So, Valentine’s Day didn’t go to plan; in fact it was disaster. She stomped off in a huff / let you down gently / spontaneously combusted in a super nova rage / didn’t turn up. Now you’re alone, dumped, cast adrift, let go, tinned. What next? Well, you could shrug your shoulders and look forward to the green grass on the hillside, move on and be happy but that is the least likely immediate outcome. First you probably need to go through the wallowing in misery phase and that, while not good, is an almost guaranteed prerequisite for letting go.
An essential first move is to phone a friend. This won’t end well but you’ll do it anyway, (it’s all part of the cathartic cleansing process).
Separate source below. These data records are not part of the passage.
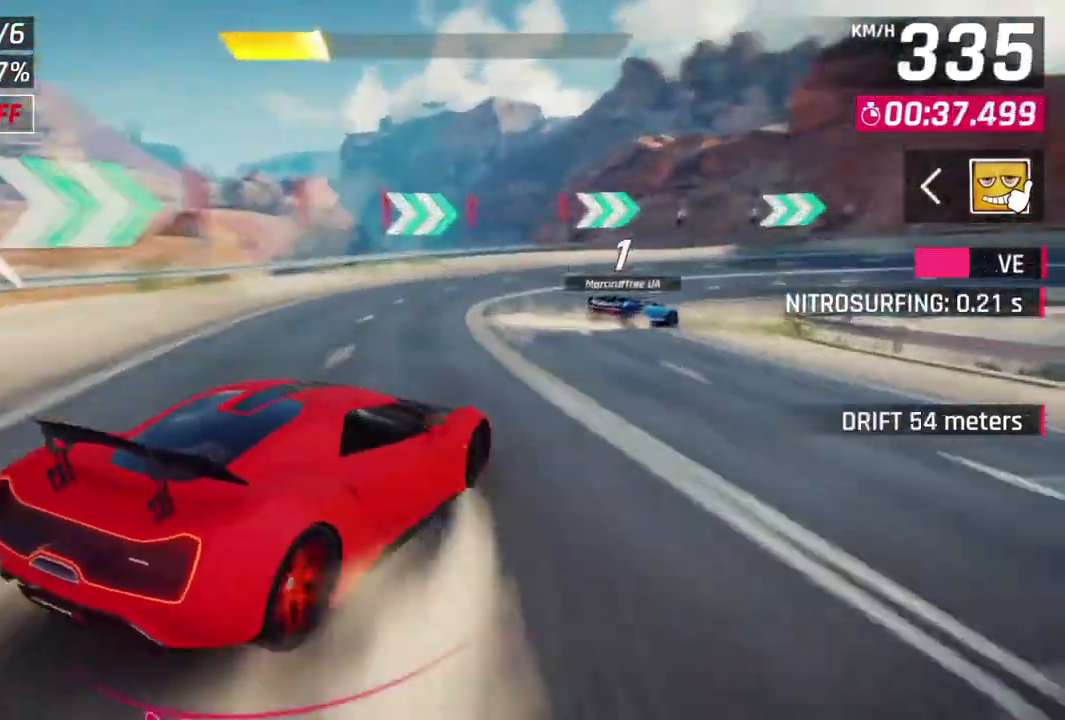
{"buttons": ["L3"], "left_stick": "down-right", "events": [[100, "left_stick", "down-right"]]}
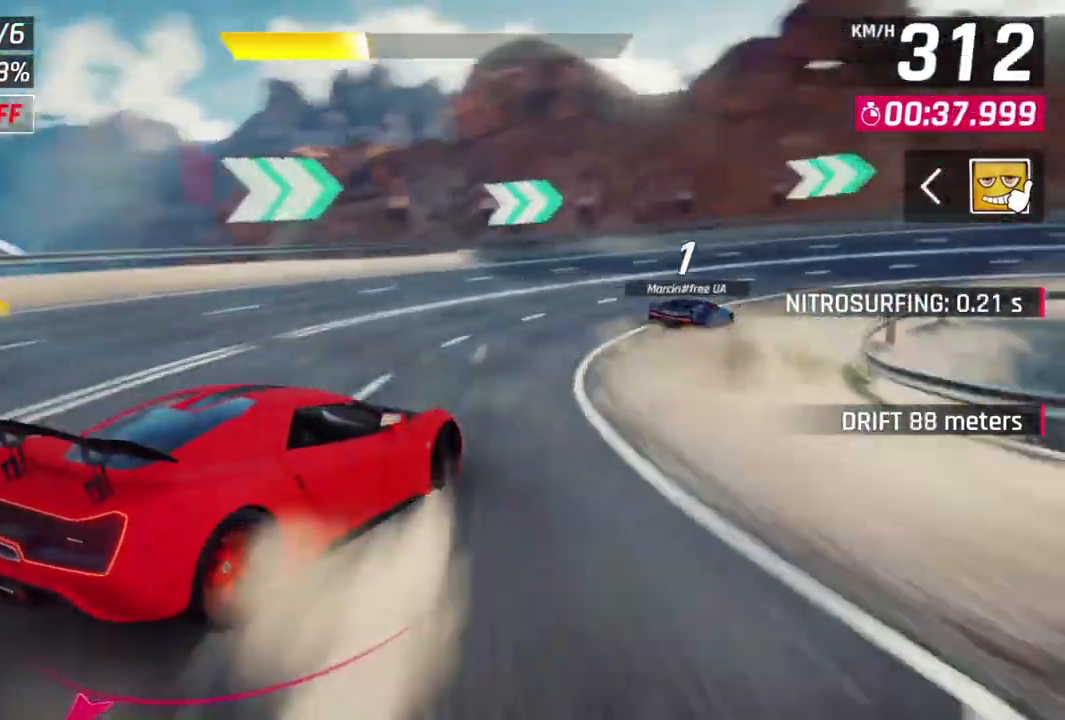
{"buttons": ["L3"], "left_stick": "down-right", "events": []}
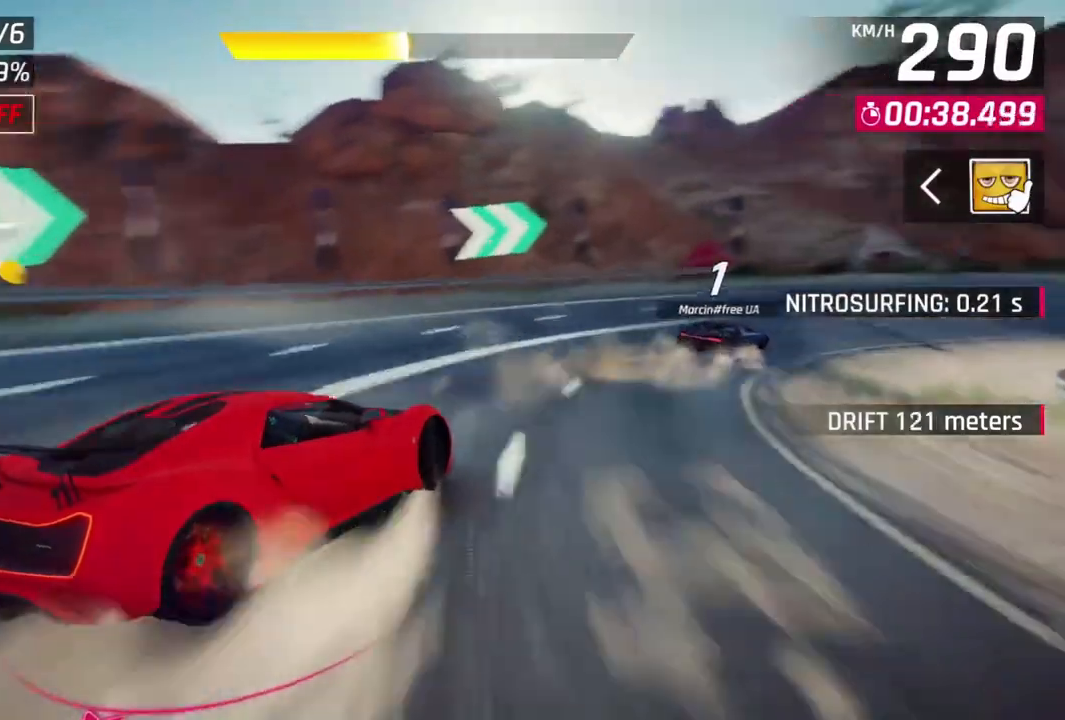
{"buttons": ["L3"], "left_stick": "down-right", "events": []}
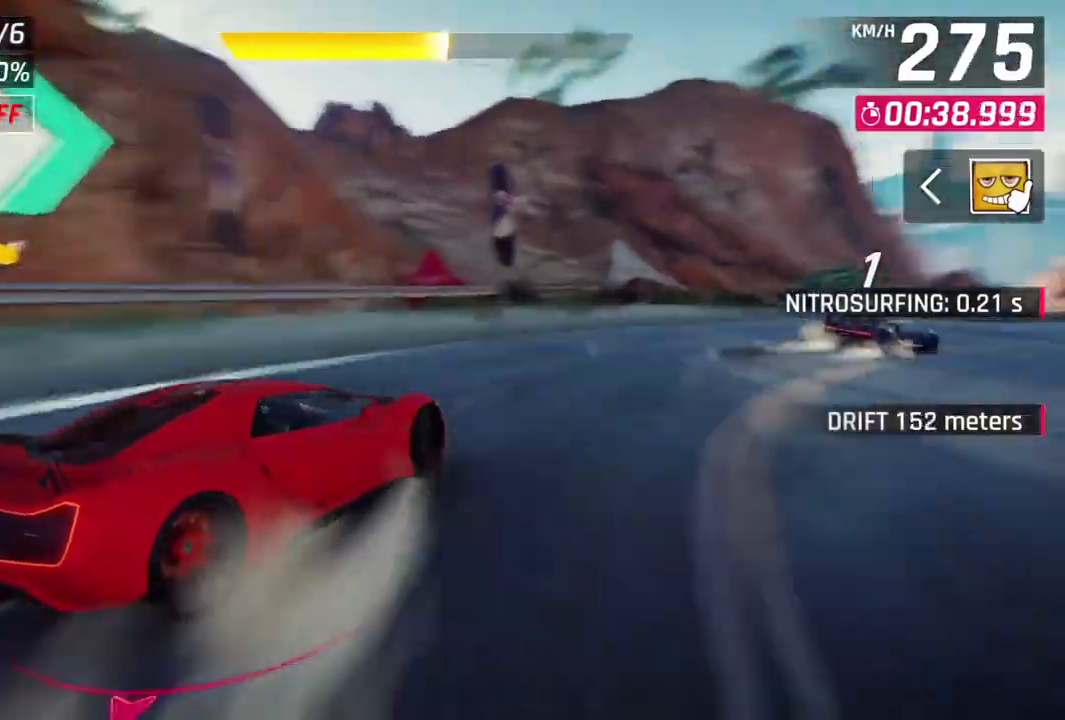
{"buttons": ["L2"], "left_stick": "center", "events": [[333, "L3", "up"], [467, "left_stick", "center"], [500, "L2", "down"]]}
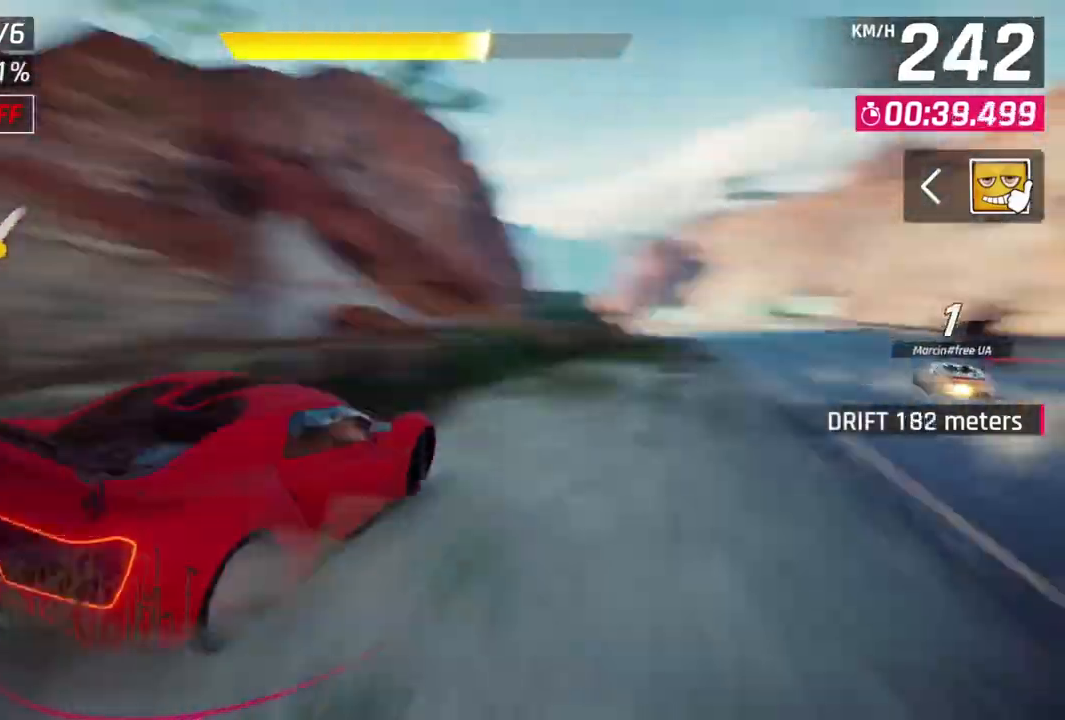
{"buttons": ["A", "R1"], "left_stick": "center", "events": [[133, "L2", "up"], [167, "A", "down"], [167, "R1", "down"]]}
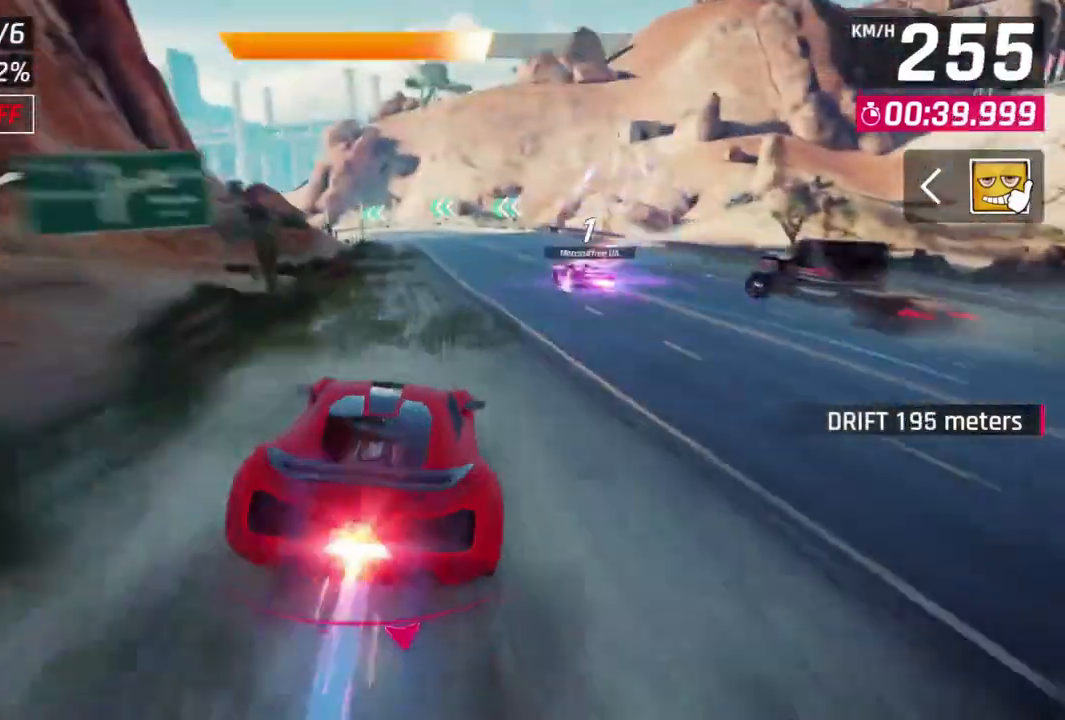
{"buttons": ["A", "R1"], "left_stick": "center", "events": []}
Your chum will turn up somewhat mystified as to why you’ve chosen him and while his thoughts are full of the forthcoming Six Nations round, six pints at the Nags Head and a greasy kebab on the way home you just want him to say the words, “she’ll be back.” He’ll say a lot more of course and may inadvertently say the SBB sentence but actually, that’s all you’ll be listening for and the rest will go over your head. Big mistake; in amongst the rest of his verbiage there will probably be some well intentioned and well thought out phrases that go something along the lines of, “she never seemed wholly committed,” “she always seemed to be busy when you needed her,” “she liked mirrors,” “and James,” “she never did quite understand the importance of the pack and the beauty of the driving maul,” “she always got a lot of texts,” “that Diana flicking hair thing never worked for me.”
What you should mostly be doing of course is staying off the booze, going on a fitness kick, eating healthily, throw yourself into work and book yourself on an Amazonian expedition to give yourself something to aim for. Work for a charity and take up a new hobby. In short, be interesting and interested. You won’t though; all that comes later.
Here you are then, the sob-story-loves-lost-track list. Interestingly, when I dipped into my imusic cloudy thing I notice that generally, they do seem to make an awful lot more sad songs than happy ones. Here are some of the best................ (and just to counterbalance it I’m going to post some upbeat tracks later this week). Anyway, as you’re staring into the bottom of your whisky glass here’s some music to make you feel even more maudlin, (the really heartbroken will just play the same track on loop):
It Keeps Raining Fats Domino (need just one track? This is the one).
A World Without Love. Peter & Gordon
Without You. Nilsson (makes most lists)
You Were On My Mind. Crispin St Peters
Song To The Moon. Lesley Garret
Lara's Theme. Dr Zhivago (Mrs Flashbang cries like a waterfall whenever she hears this.. don't ask)
Rose Marie. Slim Whitman (everyone needs some Country in their lives)
You Don't Know What You've Got Ral Donner
Only the Lonely. Roy Orbison
Take These Chains From My Heart. Dean Martin
Take That Look Off Your Face Marti Webb
Different Drum. Linda Ronstadt, (Stone Poneys)
Lovers Cross. Jim Croce
Stand by Me. Annalaise Emerick
Ashokan Farewell. The Scottish Fiddle Orchestra
Into Each Life Some Rain Must Fall. The Inkspots
She's Not You. Elvis Presley
I Was The One. Elvis Presley
Are You Lonesome Tonight Elvis Presley (my.... this guy did sad)
Elusive Butterfly. Bob Lind
Mandy. Barry Manilow
Out of Time. Chris Farlowe
Harry's Game. Clannad
Unchained Melody. Elvis Presley (best version)
Long Gone Lonesome Blues. Leon Redbone
I Fall To Pieces. Patsy Cline
Where Do You Go To (my lovely) Peter Sarstedt
The Dark Island Various, (you'll be able to catch me at my funeral leaving the church to this one).
I've Had An Absolute **** Of A Day Kevin "Bloody" Wilson (18+ X rude, do not ever listen in front of your mother, (he's Australian)).
That's enough to get you through the first bottle of Aberlour, (do not compromise on quality of whisky at this point in your life; you've been through enough and deserve a decent dram). Then it's time to suck it up, man up and move on. We'll deal with recovery in a later post!